Why is proper data preparation so necessary? Simply put, it’s to ensure confidence. Confidence in the accuracy of the data, the way it is prepared, and of course, the results and insights we get from it. Consistent data preparation ensures that insights derived from the data can be trusted every time. Poorly prepared data can lead to erroneous conclusions—as they say, “garbage in, garbage out.”
Today’s organizations seek a single platform for self-service, automated data preparation, for all enterprise use cases—both online and offline.
Data preparation is critical to the success of all types of data processing, whether offline or real-time, and whether they are analytical or operational in nature. Here are just a few enterprise use cases where consistent, accurate data preparation is critical.
Offline use cases – These typically rely on well-prepared data that is stored in data warehouses and data lakes. As they analyze and operate on historical data, they aren’t concerned with up-to-the-moment data. However, the massive size of these data stores means data preparation can take a long time.
Some common examples that require high-quality offline data include:
• Ad-hoc business intelligence
• Predictive analytics
• Machine learning
• Test data provisioning
• Customer Data Platform for marketing use cases
Operational intelligence – Unlike offline analytics, operational use cases need up-to-date data to make rapid analyses, provide actionable in-the-moment insights, provide better customer experiences, and automate decisions—in real-time and based on the latest data. That means operational intelligence use cases require data integration to live operational systems, not just static historical data from a big data warehouse. Here are some examples:
• Customer 360 for call center and customer self-service
• Next-best-action recommendations (for example, customer churn)
• Product recommendations
• Real-time fraud detection
• Credit scoring and approvals/rejections
• Network monitoring and intrusion detection
• Artificial intelligence and automated real-time decisioning
We know why consistent, accurate data is essential, but why does preparing it take so long? We need only look at the multitude of steps involved to see why.

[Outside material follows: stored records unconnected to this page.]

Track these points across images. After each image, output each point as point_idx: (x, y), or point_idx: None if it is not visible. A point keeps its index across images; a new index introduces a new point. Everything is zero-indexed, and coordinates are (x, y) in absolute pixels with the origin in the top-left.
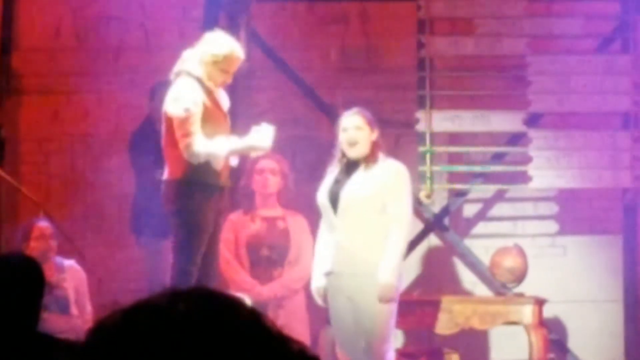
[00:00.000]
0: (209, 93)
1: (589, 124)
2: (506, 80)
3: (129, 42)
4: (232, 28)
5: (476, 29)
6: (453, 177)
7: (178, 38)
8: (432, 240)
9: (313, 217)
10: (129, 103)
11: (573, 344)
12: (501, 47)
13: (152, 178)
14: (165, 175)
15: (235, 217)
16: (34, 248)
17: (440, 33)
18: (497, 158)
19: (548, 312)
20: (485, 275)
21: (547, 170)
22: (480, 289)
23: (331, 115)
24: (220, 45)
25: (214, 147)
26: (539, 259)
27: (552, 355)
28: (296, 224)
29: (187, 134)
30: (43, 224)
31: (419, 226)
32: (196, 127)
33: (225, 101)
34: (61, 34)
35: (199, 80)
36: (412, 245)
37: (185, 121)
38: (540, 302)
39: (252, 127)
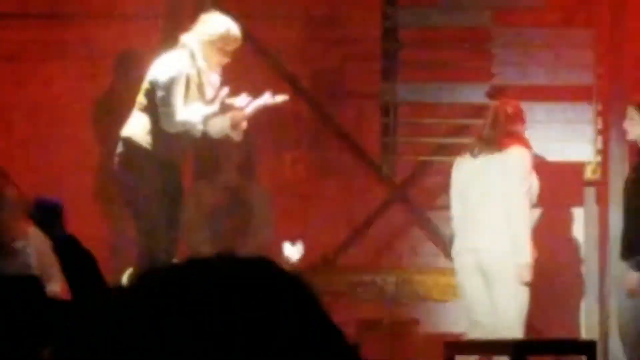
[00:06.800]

Only after all these steps can you consume and trust the resulting data—with confidence in the results or insights you will receive.
The above steps are required to get data from different internal systems and external sources into a form usable by the target application. Even if the steps are scripted and semi-automated for offline use cases, they have to be scheduled and initiated well in advance. On the other hand, operational use cases generally require complex real-time integrations to dozens of enterprise systems, as well as coding of all these steps for rapid in-the-moment execution.
But that’s just the beginning. There are other data management-related problems that make data preparation that much harder.
If the enterprise could automatically access all the quality, up-to-date data it needs for any use case that requires big data preparation, how much different would the business landscape be? Having consistent, accurate, and timely data available for both analytical and operational use cases would make things better in so many ways:
The enterprise needs a single data preparation solution for offline and real-time operational use cases. The biggest obstacle to realizing these benefits is the lack of simple-to-use, self-service tools that can quickly and consistently prepare quality data. That’s because most big data is prepared database by database, table by table, and row by row, joined with other data tables through joins, indexes, and scripts. For example, all invoices, all payments, all customer orders, all service tickets, all marketing campaigns, and so on, must be collected and processed separately. Then complex data matching, validation and cleansing logic is required to ensure that the data is complete and clean–with data integrity maintained at all times.
A better way is to collect, cleanse, transform, and mask data as a business entity—holistically. So, for example, a customer business entity would include a single customer’s master data, together with their invoices, payments, service tickets, and campaigns.
K2View Data Fabric supports data preparation by business entities.
It allows you to define a Digital Entity schema to accommodate all the attributes you want to capture for a given business entity (like a customer or an order), regardless of the source systems in which these attributes are stored. It automatically discovers where the desired data lives across your enterprise systems, and it creates data connections to those source systems. K2View Data Fabric collects data from source systems and stores it as an individual digital business entity, each in a separate encrypted micro-database, ready to be delivered to a consuming application, big data store, or user.
The solution keeps the data synchronized with the sources on a schedule you define. It automatically applies filters, transformations, enrichments, masking, and other steps crucial to quality data preparation. So, your data is always complete, up-to-date, and consistently and accurately prepared, ready for analytics or any operational use case you can conceive.
Looking at your data holistically at the business entity level ensures data integrity by design, giving your data teams quick, easy, and consistent access to the data they need. You always get the insights and results you can trust because you have data you can trust.